TASK: The material below must be restated exactly, line by line.
-=-=-=-=-
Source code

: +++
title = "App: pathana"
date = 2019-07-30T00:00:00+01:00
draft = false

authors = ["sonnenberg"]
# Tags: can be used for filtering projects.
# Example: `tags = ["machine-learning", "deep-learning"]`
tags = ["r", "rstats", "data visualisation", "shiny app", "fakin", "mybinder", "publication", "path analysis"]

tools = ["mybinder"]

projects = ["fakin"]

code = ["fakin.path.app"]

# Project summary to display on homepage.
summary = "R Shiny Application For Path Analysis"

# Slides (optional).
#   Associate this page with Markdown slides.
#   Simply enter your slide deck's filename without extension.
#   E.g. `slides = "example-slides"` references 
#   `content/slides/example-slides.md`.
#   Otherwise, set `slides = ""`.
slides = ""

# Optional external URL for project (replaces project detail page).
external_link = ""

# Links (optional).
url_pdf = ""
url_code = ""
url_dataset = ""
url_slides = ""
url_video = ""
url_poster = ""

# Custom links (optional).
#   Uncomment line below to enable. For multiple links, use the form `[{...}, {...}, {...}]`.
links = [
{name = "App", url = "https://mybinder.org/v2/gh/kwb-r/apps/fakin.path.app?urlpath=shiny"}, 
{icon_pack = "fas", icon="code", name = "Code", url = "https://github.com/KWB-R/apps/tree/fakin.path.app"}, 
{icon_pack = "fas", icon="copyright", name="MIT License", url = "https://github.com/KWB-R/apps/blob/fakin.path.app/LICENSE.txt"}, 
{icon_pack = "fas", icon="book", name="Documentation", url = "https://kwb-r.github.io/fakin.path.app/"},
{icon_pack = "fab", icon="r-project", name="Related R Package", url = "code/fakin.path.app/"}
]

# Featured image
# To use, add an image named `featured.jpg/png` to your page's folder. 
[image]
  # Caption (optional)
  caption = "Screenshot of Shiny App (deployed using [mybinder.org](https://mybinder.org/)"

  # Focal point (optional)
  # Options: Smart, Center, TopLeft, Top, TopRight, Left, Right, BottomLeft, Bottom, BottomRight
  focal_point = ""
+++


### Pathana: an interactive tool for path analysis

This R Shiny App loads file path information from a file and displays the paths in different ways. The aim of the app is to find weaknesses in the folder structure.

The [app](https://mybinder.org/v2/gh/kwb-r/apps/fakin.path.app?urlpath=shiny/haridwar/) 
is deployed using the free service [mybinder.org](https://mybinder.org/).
-=-=-=-=-
RESPONSE AREA:
Source code

: +++
title = "App: pathana"
date = 2019-07-30T00:00:00+01:00
draft = false

authors = ["sonnenberg"]
# Tags: can be used for filtering projects.
# Example: `tags = ["machine-learning", "deep-learning"]`
tags = ["r", "rstats", "data visualisation", "shiny app", "fakin", "mybinder", "publication", "path analysis"]

tools = ["mybinder"]

projects = ["fakin"]

code = ["fakin.path.app"]

# Project summary to display on homepage.
summary = "R Shiny Application For Path Analysis"

# Slides (optional).
#   Associate this page with Markdown slides.
#   Simply enter your slide deck's filename without extension.
#   E.g. `slides = "example-slides"` references 
#   `content/slides/example-slides.md`.
#   Otherwise, set `slides = ""`.
slides = ""

# Optional external URL for project (replaces project detail page).
external_link = ""

# Links (optional).
url_pdf = ""
url_code = ""
url_dataset = ""
url_slides = ""
url_video = ""
url_poster = ""

# Custom links (optional).
#   Uncomment line below to enable. For multiple links, use the form `[{...}, {...}, {...}]`.
links = [
{name = "App", url = "https://mybinder.org/v2/gh/kwb-r/apps/fakin.path.app?urlpath=shiny"}, 
{icon_pack = "fas", icon="code", name = "Code", url = "https://github.com/KWB-R/apps/tree/fakin.path.app"}, 
{icon_pack = "fas", icon="copyright", name="MIT License", url = "https://github.com/KWB-R/apps/blob/fakin.path.app/LICENSE.txt"}, 
{icon_pack = "fas", icon="book", name="Documentation", url = "https://kwb-r.github.io/fakin.path.app/"},
{icon_pack = "fab", icon="r-project", name="Related R Package", url = "code/fakin.path.app/"}
]

# Featured image
# To use, add an image named `featured.jpg/png` to your page's folder. 
[image]
  # Caption (optional)
  caption = "Screenshot of Shiny App (deployed using [mybinder.org](https://mybinder.org/)"

  # Focal point (optional)
  # Options: Smart, Center, TopLeft, Top, TopRight, Left, Right, BottomLeft, Bottom, BottomRight
  focal_point = ""
+++


### Pathana: an interactive tool for path analysis

This R Shiny App loads file path information from a file and displays the paths in different ways. The aim of the app is to find weaknesses in the folder structure.

The [app](https://mybinder.org/v2/gh/kwb-r/apps/fakin.path.app?urlpath=shiny/haridwar/) 
is deployed using the free service [mybinder.org](https://mybinder.org/).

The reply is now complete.